━━━ ENTRIES SHOWN

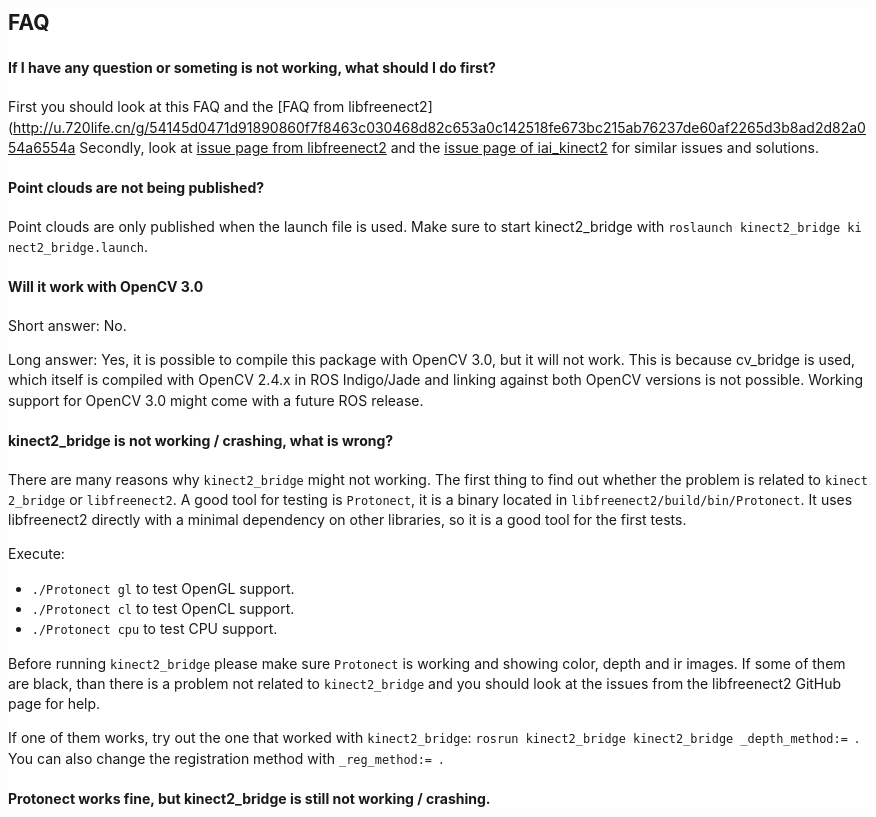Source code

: ## FAQ

#### If I have any question or someting is not working, what should I do first?

First you should look at this FAQ and the [FAQ from libfreenect2](http://u.720life.cn/g/54145d0471d91890860f7f8463c030468d82c653a0c142518fe673bc215ab76237de60af2265d3b8ad2d82a054a6554a 
Secondly, look at [issue page from libfreenect2](http://u.720life.cn/g/54145d0471d91890860f7f8463c030468d82c653a0c142518fe673bc215ab762c79151e1bac82404acb77ebe24e85b1412ae1928b66d91ed3bfb037d59e5f213)  and
the [issue page of iai_kinect2](http://u.720life.cn/g/54145d0471d91890860f7f8463c03046dfe5d3c061cdd0a44234525878551862d829a8677a384d42074acbe9fa2b0493)  for similar issues and solutions.

#### Point clouds are not being published?

Point clouds are only published when the launch file is used. Make sure to start kinect2_bridge with `roslaunch kinect2_bridge kinect2_bridge.launch`.

#### Will it work with OpenCV 3.0

Short answer: No.

Long answer: Yes, it is possible to compile this package with OpenCV 3.0, but it will not work.
This is because cv_bridge is used, which itself is compiled with OpenCV 2.4.x in ROS Indigo/Jade and
linking against both OpenCV versions is not possible. Working support for OpenCV 3.0 might come with a future ROS release.

#### kinect2_bridge is not working / crashing, what is wrong?

There are many reasons why `kinect2_bridge` might not working. The first thing to find out whether the problem is related to `kinect2_bridge` or `libfreenect2`.
A good tool for testing is `Protonect`, it is a binary located in `libfreenect2/build/bin/Protonect`.
It uses libfreenect2 directly with a minimal dependency on other libraries, so it is a good tool for the first tests.

Execute:
- `./Protonect gl` to test OpenGL support.
- `./Protonect cl` to test OpenCL support.
- `./Protonect cpu` to test CPU support.

Before running `kinect2_bridge` please make sure `Protonect` is working and showing color, depth and ir images.
If some of them are black, than there is a problem not related to `kinect2_bridge` and you should look at the issues from the libfreenect2 GitHub page for help.

If one of them works, try out the one that worked with `kinect2_bridge`: `rosrun kinect2_bridge kinect2_bridge _depth_method:= `.
You can also change the registration method with `_reg_method:= `.

#### Protonect works fine, but kinect2_bridge is still not working / crashing.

━━━━━━

EXERCISE:
Beginning with the line that has "Secondly, look at" and ending with the line that has "Point clouds are only", set down the lines above exactly and include no others.

WRITTEN REPLY:
Secondly, look at [issue page from libfreenect2](http://u.720life.cn/g/54145d0471d91890860f7f8463c030468d82c653a0c142518fe673bc215ab762c79151e1bac82404acb77ebe24e85b1412ae1928b66d91ed3bfb037d59e5f213)  and
the [issue page of iai_kinect2](http://u.720life.cn/g/54145d0471d91890860f7f8463c03046dfe5d3c061cdd0a44234525878551862d829a8677a384d42074acbe9fa2b0493)  for similar issues and solutions.

#### Point clouds are not being published?

Point clouds are only published when the launch file is used. Make sure to start kinect2_bridge with `roslaunch kinect2_bridge kinect2_bridge.launch`.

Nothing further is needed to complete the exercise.